I'm afraid that, given I've not yet completed my Ph.D., it will be misconstrued as boastful or, worse yet, exculpating. This is not my intention. If anything, I hope that my observations below will help others pursuing a Ph.D. to both rationalize their own situation and educate others on the process.

It's been a long while since I've posted to this blog, in large part due to the fact that I've been in the throes of wrapping up my degree and hunting for a job. As such, I get a lot of questions from non-academics as to when I will finish. It seems like many people are under the impression that a Ph.D. is “what you get if you tough it out and stay in school and study a few more years after undergrad.” While this is technically true, many either don't realize or don't understand that a Ph.D.—at least in the sciences, engineering, and mathematics—requires independent research. A Ph.D. isn't earned through studying hard and passing tests. It's particularly frustrating when people see that I've been pursuing my Ph.D. for ~4 years (an average, if not short, duration for the degree) and immediately draw the conclusion that, “Since [he] hasn't graduated yet, [he] must not be studying hard enough!” Over the years, I've developed a metaphor that I give to people to explain the process:

Earning a Ph.D. is like trying to fund one's retirement through treasure hunting.

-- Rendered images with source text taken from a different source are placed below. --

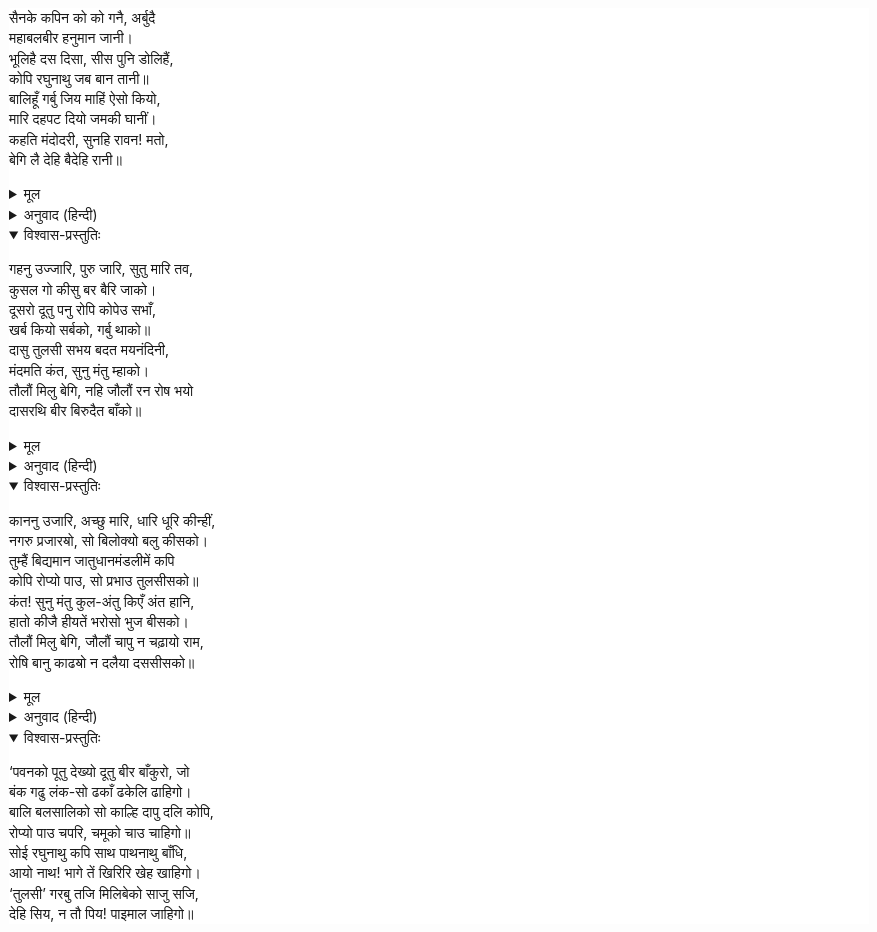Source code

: सैनके कपिन को को गनै, अर्बुदै  
महाबलबीर हनुमान जानी।  
भूलिहै दस दिसा, सीस पुनि डोलिहैं,  
कोपि रघुनाथु जब बान तानी॥  
बालिहूँ गर्बु जिय माहिं ऐसो कियो,  
मारि दहपट दियो जमकी घानीं।  
कहति मंदोदरी, सुनहि रावन! मतो,  
बेगि लै देहि बैदेहि रानी॥
</details>

<details><summary>मूल</summary></details>

<details><summary>अनुवाद (हिन्दी)</summary></details>

<details open><summary>विश्वास-प्रस्तुतिः</summary>

गहनु उज्जारि, पुरु जारि, सुतु मारि तव,  
कुसल गो कीसु बर बैरि जाको।  
दूसरो दूतु पनु रोपि कोपेउ सभाँ,  
खर्ब कियो सर्बको, गर्बु थाको॥  
दासु तुलसी सभय बदत मयनंदिनी,  
मंदमति कंत, सुनु मंतु म्हाको।  
तौलौं मिलु बेगि, नहि जौलौं रन रोष भयो  
दासरथि बीर बिरुदैत बाँको॥
</details>

<details><summary>मूल</summary></details>

<details><summary>अनुवाद (हिन्दी)</summary></details>

<details open><summary>विश्वास-प्रस्तुतिः</summary>

काननु उजारि, अच्छु मारि, धारि धूरि कीन्हीं,  
नगरु प्रजारॺो, सो बिलोक्यो बलु कीसको।  
तुम्हैं बिद्यमान जातुधानमंडलीमें कपि  
कोपि रोप्यो पाउ, सो प्रभाउ तुलसीसको॥  
कंत! सुनु मंतु कुल-अंतु किएँ अंत हानि,  
हातो कीजै हीयतें भरोसो भुज बीसको।  
तौलौं मिलु बेगि, जौलौं चापु न चढ़ायो राम,  
रोषि बानु काढॺो न दलैया दससीसको॥
</details>

<details><summary>मूल</summary></details>

<details><summary>अनुवाद (हिन्दी)</summary></details>

<details open><summary>विश्वास-प्रस्तुतिः</summary>

‘पवनको पूतु देख्यो दूतु बीर बाँकुरो, जो  
बंक गढु लंक-सो ढकाँ ढकेलि ढाहिगो।  
बालि बलसालिको सो काल्हि दापु दलि कोपि,  
रोप्यो पाउ चपरि, चमूको चाउ चाहिगो॥  
सोई रघुनाथु कपि साथ पाथनाथु बाँधि,  
आयो नाथ! भागे तें खिरिरि खेह खाहिगो।  
‘तुलसी’ गरबु तजि मिलिबेको साजु सजि,  
देहि सिय, न तौ पिय! पाइमाल जाहिगो॥
</details>
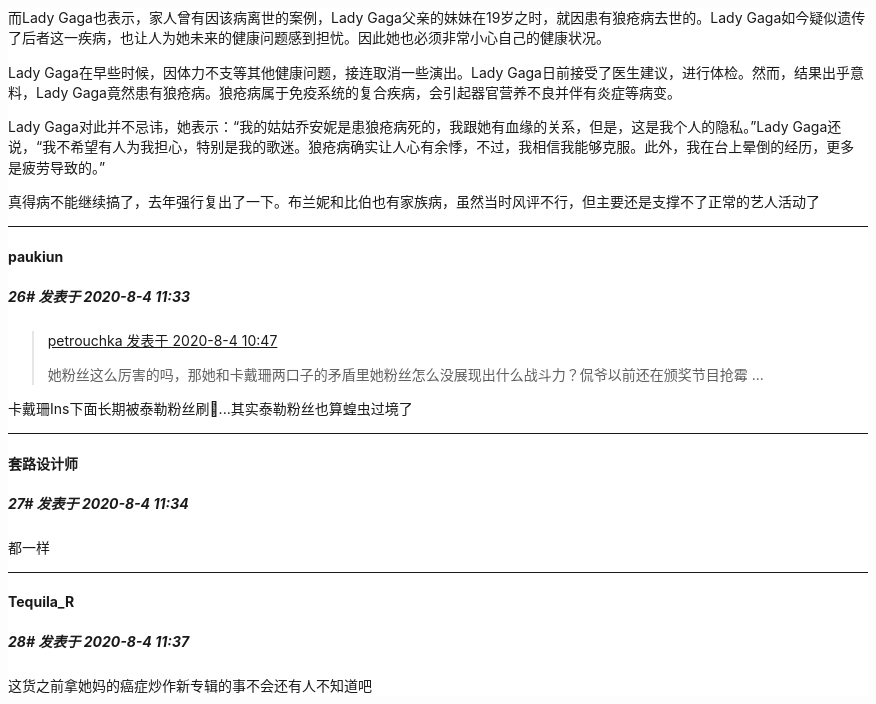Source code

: 
而Lady Gaga也表示，家人曾有因该病离世的案例，Lady Gaga父亲的妹妹在19岁之时，就因患有狼疮病去世的。Lady Gaga如今疑似遗传了后者这一疾病，也让人为她未来的健康问题感到担忧。因此她也必须非常小心自己的健康状况。


Lady Gaga在早些时候，因体力不支等其他健康问题，接连取消一些演出。Lady Gaga日前接受了医生建议，进行体检。然而，结果出乎意料，Lady Gaga竟然患有狼疮病。狼疮病属于免疫系统的复合疾病，会引起器官营养不良并伴有炎症等病变。


Lady Gaga对此并不忌讳，她表示：“我的姑姑乔安妮是患狼疮病死的，我跟她有血缘的关系，但是，这是我个人的隐私。”Lady Gaga还说，“我不希望有人为我担心，特别是我的歌迷。狼疮病确实让人心有余悸，不过，我相信我能够克服。此外，我在台上晕倒的经历，更多是疲劳导致的。”







真得病不能继续搞了，去年强行复出了一下。布兰妮和比伯也有家族病，虽然当时风评不行，但主要还是支撑不了正常的艺人活动了







-----

####  paukiun  
##### 26#       发表于 2020-8-4 11:33



<blockquote><a href="httphttps://bbs.saraba1st.com/2b/forum.php?mod=redirect&amp;goto=findpost&amp;pid=48312519&amp;ptid=1953024" target="_blank">petrouchka 发表于 2020-8-4 10:47</a>

她粉丝这么厉害的吗，那她和卡戴珊两口子的矛盾里她粉丝怎么没展现出什么战斗力？侃爷以前还在颁奖节目抢霉 ...</blockquote>
卡戴珊Ins下面长期被泰勒粉丝刷🐍...其实泰勒粉丝也算蝗虫过境了







-----

####  套路设计师  
##### 27#       发表于 2020-8-4 11:34




都一样







-----

####  Tequila_R  
##### 28#       发表于 2020-8-4 11:37




这货之前拿她妈的癌症炒作新专辑的事不会还有人不知道吧
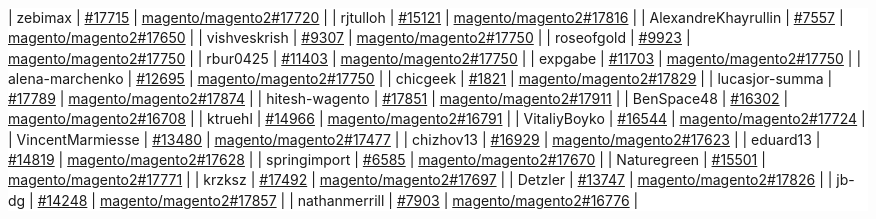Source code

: | zebimax | [#17715](https://github.com/magento/magento2/issues/17715) | [magento/magento2#17720](https://github.com/magento/magento2/pull/17720) |
| rjtulloh | [#15121](https://github.com/magento/magento2/issues/15121) | [magento/magento2#17816](https://github.com/magento/magento2/pull/17816) |
| AlexandreKhayrullin | [#7557](https://github.com/magento/magento2/issues/7557) | [magento/magento2#17650](https://github.com/magento/magento2/pull/17650) |
| vishveskrish | [#9307](https://github.com/magento/magento2/issues/9307) | [magento/magento2#17750](https://github.com/magento/magento2/pull/17750) |
| roseofgold | [#9923](https://github.com/magento/magento2/issues/9923) | [magento/magento2#17750](https://github.com/magento/magento2/pull/17750) |
| rbur0425 | [#11403](https://github.com/magento/magento2/issues/11403) | [magento/magento2#17750](https://github.com/magento/magento2/pull/17750) |
| expgabe | [#11703](https://github.com/magento/magento2/issues/11703) | [magento/magento2#17750](https://github.com/magento/magento2/pull/17750) |
| alena-marchenko | [#12695](https://github.com/magento/magento2/issues/12695) | [magento/magento2#17750](https://github.com/magento/magento2/pull/17750) |
| chicgeek | [#1821](https://github.com/magento/magento2/issues/1821) | [magento/magento2#17829](https://github.com/magento/magento2/pull/17829) |
| lucasjor-summa | [#17789](https://github.com/magento/magento2/issues/17789) | [magento/magento2#17874](https://github.com/magento/magento2/pull/17874) |
| hitesh-wagento | [#17851](https://github.com/magento/magento2/issues/17851) | [magento/magento2#17911](https://github.com/magento/magento2/pull/17911) |
| BenSpace48 | [#16302](https://github.com/magento/magento2/issues/16302) | [magento/magento2#16708](https://github.com/magento/magento2/pull/16708) |
| ktruehl | [#14966](https://github.com/magento/magento2/issues/14966) | [magento/magento2#16791](https://github.com/magento/magento2/pull/16791) |
| VitaliyBoyko | [#16544](https://github.com/magento/magento2/issues/16544) | [magento/magento2#17724](https://github.com/magento/magento2/pull/17724) |
| VincentMarmiesse | [#13480](https://github.com/magento/magento2/issues/13480) | [magento/magento2#17477](https://github.com/magento/magento2/pull/17477) |
| chizhov13 | [#16929](https://github.com/magento/magento2/issues/16929) | [magento/magento2#17623](https://github.com/magento/magento2/pull/17623) |
| eduard13 | [#14819](https://github.com/magento/magento2/issues/14819) | [magento/magento2#17628](https://github.com/magento/magento2/pull/17628) |
| springimport | [#6585](https://github.com/magento/magento2/issues/6585) | [magento/magento2#17670](https://github.com/magento/magento2/pull/17670) |
| Naturegreen | [#15501](https://github.com/magento/magento2/issues/15501) | [magento/magento2#17771](https://github.com/magento/magento2/pull/17771) |
| krzksz | [#17492](https://github.com/magento/magento2/issues/17492) | [magento/magento2#17697](https://github.com/magento/magento2/pull/17697) |
| Detzler | [#13747](https://github.com/magento/magento2/issues/13747) | [magento/magento2#17826](https://github.com/magento/magento2/pull/17826) |
| jb-dg | [#14248](https://github.com/magento/magento2/issues/14248) | [magento/magento2#17857](https://github.com/magento/magento2/pull/17857) |
| nathanmerrill | [#7903](https://github.com/magento/magento2/issues/7903) | [magento/magento2#16776](https://github.com/magento/magento2/pull/16776) |
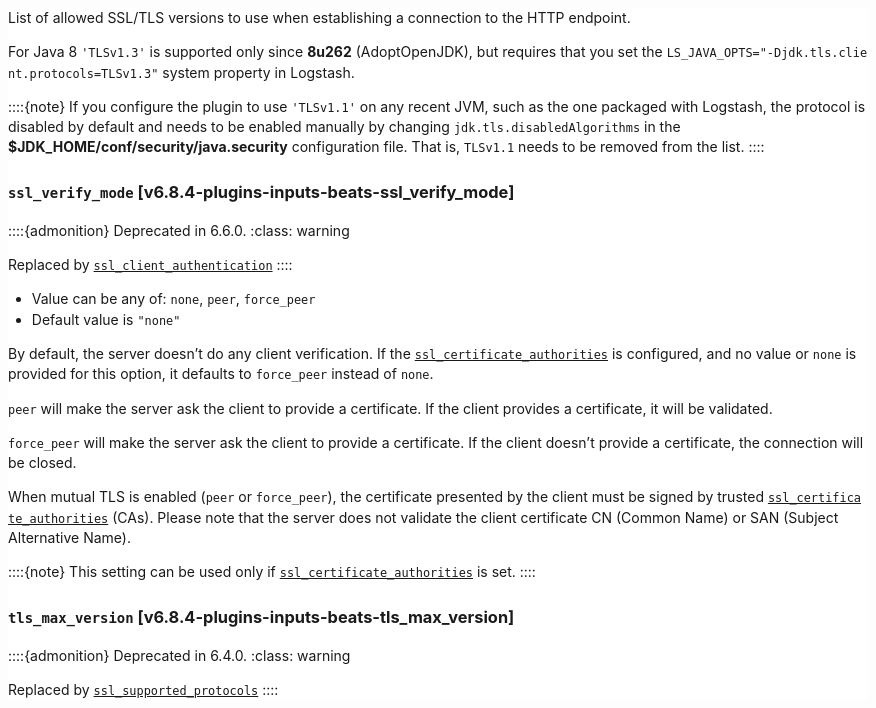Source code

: List of allowed SSL/TLS versions to use when establishing a connection to the HTTP endpoint.

For Java 8 `'TLSv1.3'` is supported  only since **8u262** (AdoptOpenJDK), but requires that you set the `LS_JAVA_OPTS="-Djdk.tls.client.protocols=TLSv1.3"` system property in Logstash.

::::{note}
If you configure the plugin to use `'TLSv1.1'` on any recent JVM, such as the one packaged with Logstash, the protocol is disabled by default and needs to be enabled manually by changing `jdk.tls.disabledAlgorithms` in the **$JDK_HOME/conf/security/java.security** configuration file. That is, `TLSv1.1` needs to be removed from the list.
::::



### `ssl_verify_mode` [v6.8.4-plugins-inputs-beats-ssl_verify_mode]

::::{admonition} Deprecated in 6.6.0.
:class: warning

Replaced by [`ssl_client_authentication`](v6-8-4-plugins-inputs-beats.md#v6.8.4-plugins-inputs-beats-ssl_client_authentication)
::::


* Value can be any of: `none`, `peer`, `force_peer`
* Default value is `"none"`

By default, the server doesn’t do any client verification. If the [`ssl_certificate_authorities`](v6-8-4-plugins-inputs-beats.md#v6.8.4-plugins-inputs-beats-ssl_certificate_authorities) is configured, and no value or `none` is provided for this option, it defaults to `force_peer` instead of `none`.

`peer` will make the server ask the client to provide a certificate. If the client provides a certificate, it will be validated.

`force_peer` will make the server ask the client to provide a certificate. If the client doesn’t provide a certificate, the connection will be closed.

When mutual TLS is enabled (`peer` or `force_peer`), the certificate presented by the client must be signed by trusted [`ssl_certificate_authorities`](v6-8-4-plugins-inputs-beats.md#v6.8.4-plugins-inputs-beats-ssl_certificate_authorities) (CAs). Please note that the server does not validate the client certificate CN (Common Name) or SAN (Subject Alternative Name).

::::{note}
This setting can be used only if [`ssl_certificate_authorities`](v6-8-4-plugins-inputs-beats.md#v6.8.4-plugins-inputs-beats-ssl_certificate_authorities) is set.
::::



### `tls_max_version` [v6.8.4-plugins-inputs-beats-tls_max_version]

::::{admonition} Deprecated in 6.4.0.
:class: warning

Replaced by [`ssl_supported_protocols`](v6-8-4-plugins-inputs-beats.md#v6.8.4-plugins-inputs-beats-ssl_supported_protocols)
::::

When I started my Ph.D., I had to choose a topic to study. That's like choosing a location in a vast field on which to begin digging for buried treasure. You know that the treasure is out there somewhere, but you're not sure where or how deep. This is not entirely up to chance: One's advisor(s)—experts in gold digging—do help in choosing the location, and there are ways to intelligently predict where the treasure might lie. The trouble is that one might dig for years and years and only be left with a huge pile of dirt. Worse yet, one might be only a few millimeters of soil away from the gold and not even know it. Every once in a while one might find a small nugget of gold in the dirt, egging him or her on, but there is no guarantee that one will eventually hit the mother lode. In other instances, one knows exactly where the treasure lies, but it is underneath an impenetrable rock that requires years and years of chipping away to exhume. In some cases one does find a huge treasure chest, but more often than not one's fortune is amassed from accumulation of the small nuggets. Defending one's dissertation, then, is like choosing to go into early retirement based off of one's fortune amassed from treasure hunting. Is it enough? Will I be able to support myself on what I've found so far? In order to complete one's degree, one has to defend his or her work to a committee of experts—all of whom are expert treasure hunters and, in a sense, one's competition. You have to convince them that your fortune will be enough to support yourself. And you have to do all of that without wasting too much time creating fanciful metaphors of debatable import.